Пытаясь понять, интерпретировать эту религиозно-психологическую конструкцию, мы прежде всего замечаем ее биографические мотивации. Психологическая канва отношения Кьеркегора к Регине в его развитии – убеждение в невозможности союза, разрыв, новая надежда, последний крах «земных» надежд с ее замужеством, но прочное сохранение чувства к ней в душе – вполне соответствует его описанию бесконечного самоотречения, и выше мы писали уже, что лишь единственно в вере, в силу ее абсурдности, ему виделась возможность вернуть Регину, как Авраам вернул Исаака. Утверждение тесной связи двух установок отвечало биографической, экзистенциальной потребности; но в то же время, в своем религиозно-психологическом существе оно вполне может казаться неубедительным, искусственным. Отчего, с какой стати бесконечное самоотречение, как оно описано Кьеркегором, есть главное содержание веры, ее предварительная стадия и необходимая предпосылка?

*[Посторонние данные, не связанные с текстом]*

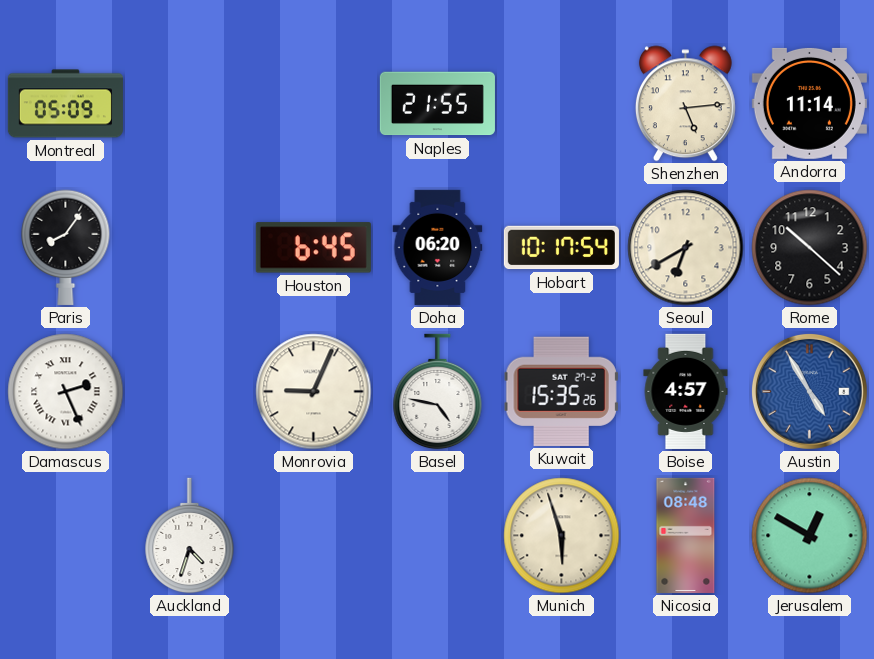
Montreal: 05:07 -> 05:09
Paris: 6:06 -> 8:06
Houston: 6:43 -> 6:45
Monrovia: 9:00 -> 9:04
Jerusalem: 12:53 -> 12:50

На первый взгляд, опыт веры, устанавливающий связь человека с Богом, актуализующий фундаментальное онтологическое отношение Человек – Бог, вообще едва ли имеет нечто общее с кьеркегоровскими перипетиями невозможной, но незабвенной любви. И все же увидеть общее можно. Вера – альтернативная установка сознания по отношению ко всем установкам обыденного эмпирического существования человека, ее предпосылка – событие обращения, в котором происходит «отвержение мира», отбрасывание мирских ценностей, обретение совершенной независимости от мирских стихий. Но именно такая независимость и обретается, по Кьеркегору, в бесконечном самоотречении: «Тот, кто бесконечно отрекся, самодостаточен» [291] . Общность здесь очевидна; и в итоге, бесконечное самоотречение может быть понято как некая приуготовительная вариация на тему обращения, своеобразная подготовка обращения, – и, стало быть, как предпосылка веры.
291
Там же. С. 44.
Философская стратегия книги определяется так: «Извлечь из повести об Аврааме ее диалектическое содержание в форме определенных проблем» [292] . Проблем выделяется всего три, но в трех соответствующих разделах их разбирается на поверку много больше. Весь этот спектр проблем связан смысловым единством: здесь всюду тематизируется один из главнейших вопросов философии Кьеркегора, отношение между Этическим Сознанием и Религиозным Сознанием. И уже в Первой проблеме философ берет быка за рога, обнажая глубокий конфликт в самой природе этого отношения. Бесспорно, такое видение темы подсказывается, если, если не прямо диктуется, выбором представителя Религиозного Сознания и эталонного религиозного акта: в жертвоприношении Исаака нельзя не увидеть конфликта между этическим и религиозным. Трактовка этого конфликта у Кьеркегора базируется на особом понятии, которое он вводит в формулировке Первой проблемы: Существует ли промыслительная приостановка этического? По своей сути, это понятие (teleologische Suspension, «телеологическое устранение» в переводе Н. В. Исаевой и С. А. Исаева) совсем несложно. Принося Исаака в жертву, Авраам поступает по своей вере – но против всякой этики. Мы тем не менее ощущаем, что его нельзя рассматривать как простого преступника, и стремимся найти возможность хоть в каком-либо смысле его оправдать, истолковать его деяние как не являющееся преступным. Концепт Кьеркегора – это и есть предлагаемый им способ истолкования.
292
Там же. С. 52.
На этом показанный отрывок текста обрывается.